[Opening Records supplied section]

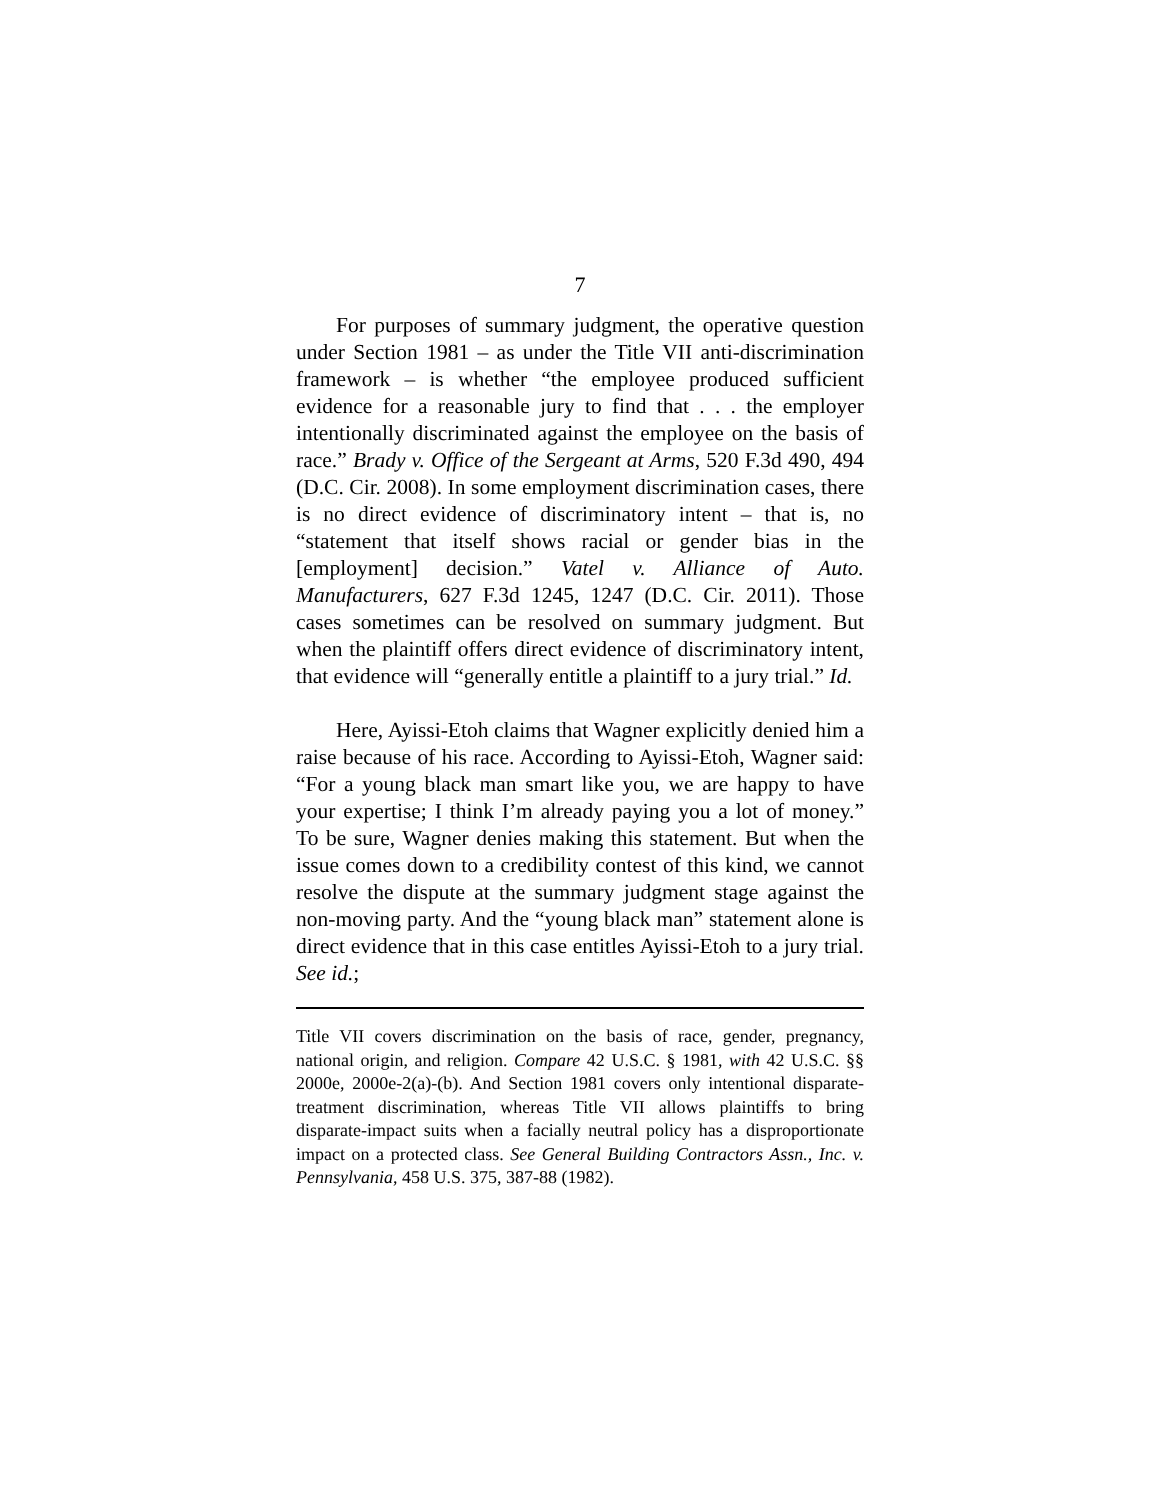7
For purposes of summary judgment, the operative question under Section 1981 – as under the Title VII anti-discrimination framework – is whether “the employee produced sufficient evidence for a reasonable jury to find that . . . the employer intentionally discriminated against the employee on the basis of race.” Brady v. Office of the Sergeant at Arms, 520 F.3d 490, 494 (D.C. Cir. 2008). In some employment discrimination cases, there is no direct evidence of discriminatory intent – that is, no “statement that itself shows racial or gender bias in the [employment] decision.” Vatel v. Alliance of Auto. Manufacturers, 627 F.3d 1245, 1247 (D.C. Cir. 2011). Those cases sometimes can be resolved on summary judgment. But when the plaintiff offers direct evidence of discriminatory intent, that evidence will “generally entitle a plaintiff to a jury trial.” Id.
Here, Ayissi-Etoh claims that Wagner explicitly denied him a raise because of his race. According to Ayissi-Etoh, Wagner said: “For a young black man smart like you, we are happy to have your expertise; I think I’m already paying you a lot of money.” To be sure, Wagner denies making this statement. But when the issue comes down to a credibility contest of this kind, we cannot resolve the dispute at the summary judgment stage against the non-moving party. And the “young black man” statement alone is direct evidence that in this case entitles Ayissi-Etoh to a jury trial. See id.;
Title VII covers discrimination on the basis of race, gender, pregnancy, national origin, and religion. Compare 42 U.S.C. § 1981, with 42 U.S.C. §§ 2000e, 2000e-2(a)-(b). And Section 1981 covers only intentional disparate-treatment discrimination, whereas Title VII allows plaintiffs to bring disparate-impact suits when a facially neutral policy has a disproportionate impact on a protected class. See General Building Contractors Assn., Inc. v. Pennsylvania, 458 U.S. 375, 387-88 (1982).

[Closing Records supplied section]
[Opening Records supplied section]

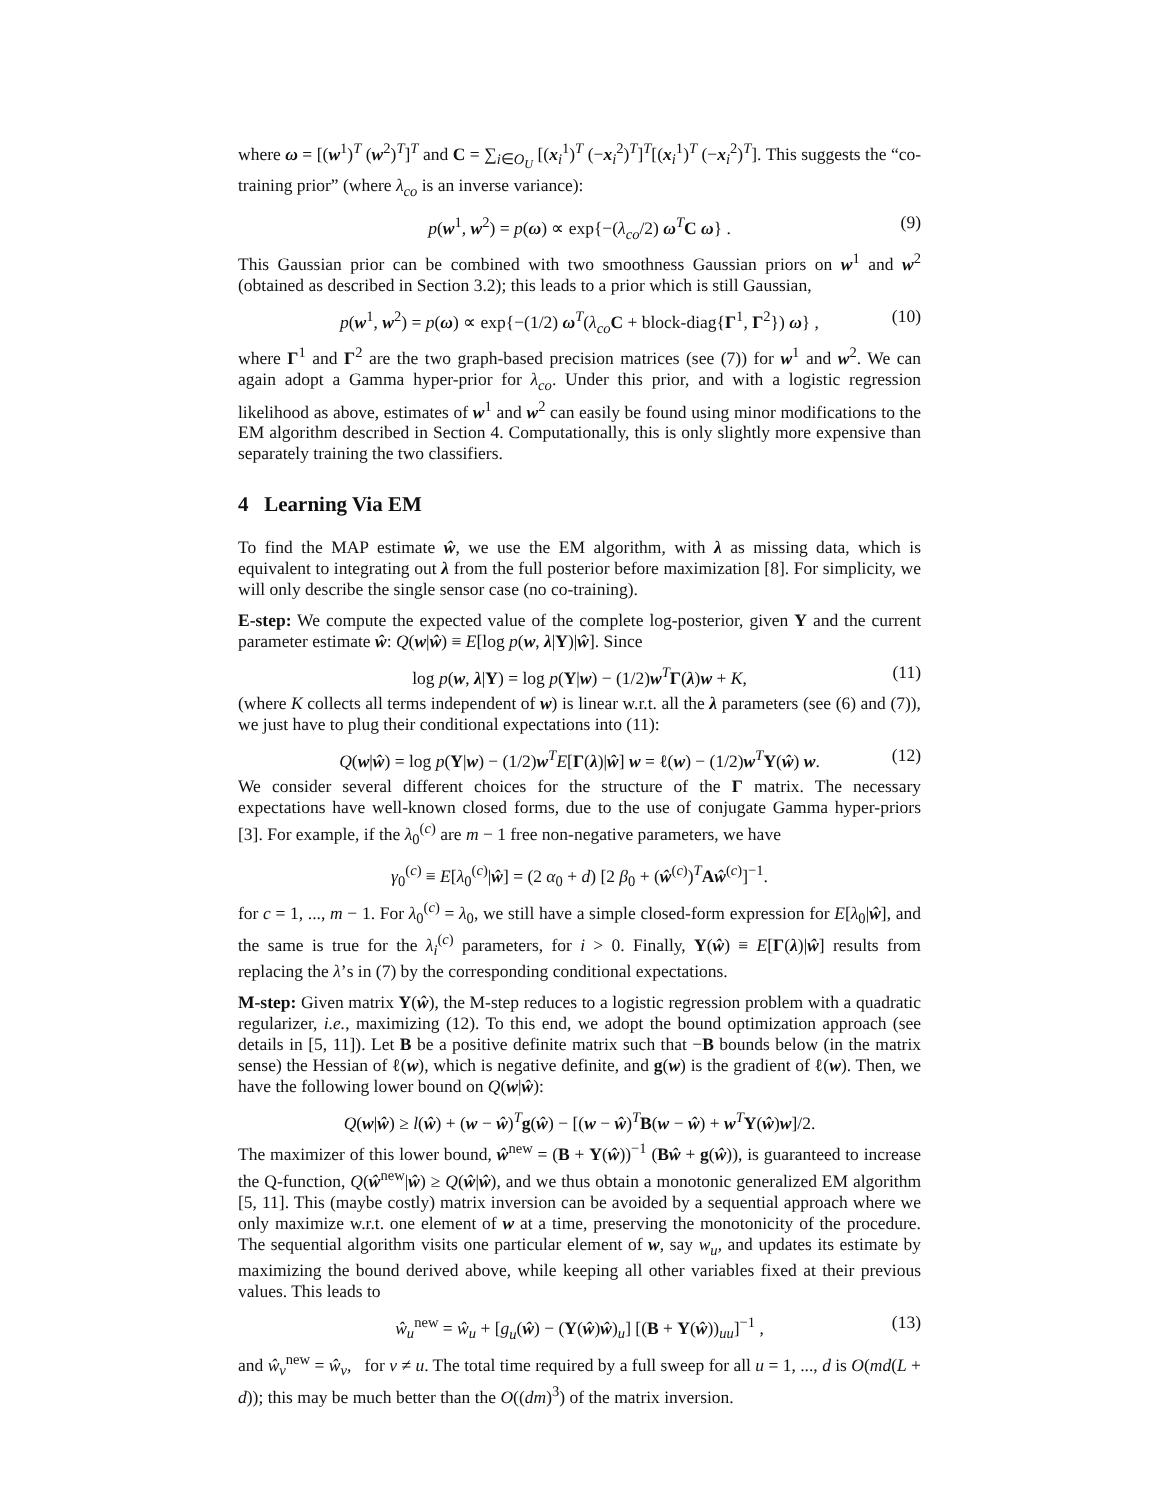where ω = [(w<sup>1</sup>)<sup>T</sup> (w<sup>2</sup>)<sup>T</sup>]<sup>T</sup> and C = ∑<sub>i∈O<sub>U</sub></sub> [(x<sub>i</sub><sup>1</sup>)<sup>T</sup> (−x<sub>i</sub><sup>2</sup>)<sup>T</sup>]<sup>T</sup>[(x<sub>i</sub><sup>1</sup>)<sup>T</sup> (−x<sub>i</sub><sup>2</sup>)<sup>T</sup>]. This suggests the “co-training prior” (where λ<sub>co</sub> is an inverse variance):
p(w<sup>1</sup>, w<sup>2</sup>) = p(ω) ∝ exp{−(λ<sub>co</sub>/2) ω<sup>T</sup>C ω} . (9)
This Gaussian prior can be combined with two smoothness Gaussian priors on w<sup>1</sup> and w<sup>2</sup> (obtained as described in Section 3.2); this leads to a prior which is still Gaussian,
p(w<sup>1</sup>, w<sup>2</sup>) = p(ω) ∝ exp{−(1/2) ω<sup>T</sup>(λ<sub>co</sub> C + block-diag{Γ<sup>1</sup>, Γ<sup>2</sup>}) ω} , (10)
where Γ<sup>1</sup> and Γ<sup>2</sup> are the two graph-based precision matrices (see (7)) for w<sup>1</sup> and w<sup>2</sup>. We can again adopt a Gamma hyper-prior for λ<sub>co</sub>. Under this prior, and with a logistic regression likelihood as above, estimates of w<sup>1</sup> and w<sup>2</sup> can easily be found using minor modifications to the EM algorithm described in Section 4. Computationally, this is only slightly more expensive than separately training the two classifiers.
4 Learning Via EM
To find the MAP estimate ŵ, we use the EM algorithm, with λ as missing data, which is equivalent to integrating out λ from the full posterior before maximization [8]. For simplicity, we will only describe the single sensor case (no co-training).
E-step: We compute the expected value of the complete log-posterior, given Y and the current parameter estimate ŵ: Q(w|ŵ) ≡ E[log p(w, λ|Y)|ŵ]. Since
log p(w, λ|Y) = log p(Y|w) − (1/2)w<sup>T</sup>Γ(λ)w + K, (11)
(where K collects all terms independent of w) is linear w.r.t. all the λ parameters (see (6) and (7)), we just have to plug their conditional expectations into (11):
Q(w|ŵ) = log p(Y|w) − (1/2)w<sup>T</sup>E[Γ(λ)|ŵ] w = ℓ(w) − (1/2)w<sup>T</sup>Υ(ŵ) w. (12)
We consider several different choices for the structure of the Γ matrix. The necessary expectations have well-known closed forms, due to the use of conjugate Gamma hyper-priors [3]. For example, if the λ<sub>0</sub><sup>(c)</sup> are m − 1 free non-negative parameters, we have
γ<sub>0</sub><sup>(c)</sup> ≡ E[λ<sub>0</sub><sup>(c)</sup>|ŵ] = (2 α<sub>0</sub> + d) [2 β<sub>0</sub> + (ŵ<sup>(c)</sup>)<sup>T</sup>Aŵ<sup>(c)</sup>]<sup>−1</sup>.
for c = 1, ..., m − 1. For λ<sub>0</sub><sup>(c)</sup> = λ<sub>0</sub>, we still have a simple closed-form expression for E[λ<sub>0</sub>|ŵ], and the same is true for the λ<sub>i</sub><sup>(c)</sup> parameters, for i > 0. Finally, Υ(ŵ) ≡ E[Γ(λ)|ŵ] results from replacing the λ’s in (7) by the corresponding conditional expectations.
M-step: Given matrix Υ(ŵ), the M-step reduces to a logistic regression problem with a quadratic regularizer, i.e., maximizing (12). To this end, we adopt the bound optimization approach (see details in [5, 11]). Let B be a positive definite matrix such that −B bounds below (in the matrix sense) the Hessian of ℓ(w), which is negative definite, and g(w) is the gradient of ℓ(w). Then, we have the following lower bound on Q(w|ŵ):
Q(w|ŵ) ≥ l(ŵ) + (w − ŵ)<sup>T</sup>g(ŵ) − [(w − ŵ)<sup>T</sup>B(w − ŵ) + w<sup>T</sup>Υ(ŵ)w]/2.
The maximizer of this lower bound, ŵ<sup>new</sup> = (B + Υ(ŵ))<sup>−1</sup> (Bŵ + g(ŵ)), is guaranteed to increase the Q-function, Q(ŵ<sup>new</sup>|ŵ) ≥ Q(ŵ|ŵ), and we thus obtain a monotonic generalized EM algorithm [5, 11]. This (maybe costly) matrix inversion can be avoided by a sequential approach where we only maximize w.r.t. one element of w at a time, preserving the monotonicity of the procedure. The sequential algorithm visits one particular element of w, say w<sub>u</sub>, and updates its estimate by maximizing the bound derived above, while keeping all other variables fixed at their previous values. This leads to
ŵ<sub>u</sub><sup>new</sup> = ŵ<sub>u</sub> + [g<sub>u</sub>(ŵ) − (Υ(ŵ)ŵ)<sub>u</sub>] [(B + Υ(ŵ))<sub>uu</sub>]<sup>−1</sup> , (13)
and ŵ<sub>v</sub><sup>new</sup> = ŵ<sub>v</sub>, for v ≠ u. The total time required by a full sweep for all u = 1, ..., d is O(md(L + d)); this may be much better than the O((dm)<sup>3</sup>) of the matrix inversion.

[Closing Records supplied section]

- _Description of the task_:
Your task is to retype the entries verbatim, starting with the line that holds "This Gaussian prior" and stopping after the line that holds "ω<sup>T</sup>(λ<sub>co</sub> C +".

- _Response to the task_:
This Gaussian prior can be combined with two smoothness Gaussian priors on w<sup>1</sup> and w<sup>2</sup> (obtained as described in Section 3.2); this leads to a prior which is still Gaussian,
p(w<sup>1</sup>, w<sup>2</sup>) = p(ω) ∝ exp{−(1/2) ω<sup>T</sup>(λ<sub>co</sub> C + block-diag{Γ<sup>1</sup>, Γ<sup>2</sup>}) ω} , (10)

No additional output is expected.